A few years after Maestro Eligio’s death, thanks to a series of circumstances that seem artfully designed by fate, the two families find themselves unaware of each other’s history. And, in November 2024, Eligio’s wife Fiorinda Gallas and their daughters Federica and Marzia decide to return the piano, entrusting it to the custody and care of Giacomo de Pace, the last heir of Count Marino, and his wife Teresa Perusini. The piano, marked by the passage of time and natural wear and tear, had lost stability, and the internal mechanics were in need of experienced and patient hands. And so, if responsibility also means caring, Giacomo and Teresa interpreted this task in the noblest way, taking charge of its restoration.
Roberto Monis and Marina Rodaro Litvin are involved in the restoration of the cabinet to stabilize the structure and touch up the cartouche, without altering the historical identity of the piano. Their work is precise, knowledgeable and respectful.
But it is in the restoration of the mechanics that the piano really comes alive again. In charge is Marco Grassi, a pianist and restorer whose work combines technical knowledge and deep empathy for the instrument. Each hammer is inspected, some strings replaced, felts renewed, friction points corrected. It is patient work, made up of listening and small adjustments, culminating in the moment when the instrument starts singing again. The voice that emerges is warm, full, nuanced, and seems to encapsulate the memory of all the hands that have caressed it over time.

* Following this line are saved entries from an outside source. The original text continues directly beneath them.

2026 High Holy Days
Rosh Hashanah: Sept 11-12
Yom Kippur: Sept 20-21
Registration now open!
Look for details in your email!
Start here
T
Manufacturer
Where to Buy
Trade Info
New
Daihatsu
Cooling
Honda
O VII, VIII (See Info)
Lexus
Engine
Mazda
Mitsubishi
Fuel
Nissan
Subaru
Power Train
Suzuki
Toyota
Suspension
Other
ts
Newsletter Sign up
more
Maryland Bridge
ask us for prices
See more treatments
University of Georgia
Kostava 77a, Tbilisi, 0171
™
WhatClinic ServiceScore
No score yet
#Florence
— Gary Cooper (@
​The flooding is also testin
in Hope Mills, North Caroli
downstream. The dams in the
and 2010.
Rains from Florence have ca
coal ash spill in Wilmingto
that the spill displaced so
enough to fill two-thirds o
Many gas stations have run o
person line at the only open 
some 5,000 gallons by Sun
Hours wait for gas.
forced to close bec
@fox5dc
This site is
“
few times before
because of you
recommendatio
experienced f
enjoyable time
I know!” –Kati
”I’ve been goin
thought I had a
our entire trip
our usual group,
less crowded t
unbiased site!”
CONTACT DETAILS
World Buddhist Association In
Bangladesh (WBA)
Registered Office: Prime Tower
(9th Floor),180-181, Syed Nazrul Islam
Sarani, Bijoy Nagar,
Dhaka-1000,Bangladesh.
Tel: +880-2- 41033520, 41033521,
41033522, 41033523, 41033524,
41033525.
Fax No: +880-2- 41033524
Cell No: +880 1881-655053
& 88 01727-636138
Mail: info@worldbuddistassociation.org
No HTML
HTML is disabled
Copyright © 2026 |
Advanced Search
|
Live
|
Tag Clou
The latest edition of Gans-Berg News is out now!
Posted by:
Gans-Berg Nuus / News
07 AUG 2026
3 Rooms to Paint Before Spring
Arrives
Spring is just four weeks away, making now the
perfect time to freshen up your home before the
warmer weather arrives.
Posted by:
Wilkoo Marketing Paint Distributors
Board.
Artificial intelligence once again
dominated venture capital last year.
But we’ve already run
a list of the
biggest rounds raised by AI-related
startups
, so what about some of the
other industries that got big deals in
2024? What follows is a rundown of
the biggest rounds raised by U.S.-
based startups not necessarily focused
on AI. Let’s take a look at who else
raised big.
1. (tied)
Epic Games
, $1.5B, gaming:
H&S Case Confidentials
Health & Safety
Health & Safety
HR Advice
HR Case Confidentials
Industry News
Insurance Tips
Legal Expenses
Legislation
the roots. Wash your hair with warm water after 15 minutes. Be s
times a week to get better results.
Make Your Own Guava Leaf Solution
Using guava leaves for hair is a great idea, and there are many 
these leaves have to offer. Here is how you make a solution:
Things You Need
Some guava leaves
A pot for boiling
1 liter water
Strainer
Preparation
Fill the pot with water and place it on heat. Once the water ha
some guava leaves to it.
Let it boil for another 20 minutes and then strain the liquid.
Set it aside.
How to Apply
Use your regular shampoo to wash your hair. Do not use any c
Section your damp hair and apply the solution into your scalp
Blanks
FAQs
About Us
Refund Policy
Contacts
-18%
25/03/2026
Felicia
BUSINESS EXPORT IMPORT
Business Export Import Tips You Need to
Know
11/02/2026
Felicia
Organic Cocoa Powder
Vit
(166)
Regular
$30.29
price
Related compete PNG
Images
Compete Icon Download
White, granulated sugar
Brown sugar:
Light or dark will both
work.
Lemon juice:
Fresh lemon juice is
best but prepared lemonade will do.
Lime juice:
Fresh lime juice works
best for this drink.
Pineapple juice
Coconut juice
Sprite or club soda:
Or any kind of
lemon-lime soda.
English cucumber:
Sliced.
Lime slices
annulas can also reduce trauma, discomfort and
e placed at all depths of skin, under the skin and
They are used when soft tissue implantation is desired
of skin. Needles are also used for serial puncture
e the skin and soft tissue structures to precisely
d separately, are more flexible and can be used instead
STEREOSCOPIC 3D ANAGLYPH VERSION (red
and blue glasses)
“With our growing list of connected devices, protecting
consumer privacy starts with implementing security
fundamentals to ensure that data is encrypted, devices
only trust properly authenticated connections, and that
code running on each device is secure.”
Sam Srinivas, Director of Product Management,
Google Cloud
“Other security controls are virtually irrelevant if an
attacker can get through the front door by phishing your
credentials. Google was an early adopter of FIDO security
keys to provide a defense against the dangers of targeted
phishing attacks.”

Today the piano towers in all its glory in the music room of Villa Pace. It is a living presence in which the lives of Tea, Marino, Eligio and their descendants are intertwined. It is the tangible embodiment of the power of a gift capable of spanning generations, changing destinies and igniting vocations. Each note that is released in the immensity of the sound bears witness to a story that has never stopped flowing through time. And as one listens to it resonate in the rooms that first welcomed it, time seems to fold in on itself: past and present touching, again, and in an eternal return.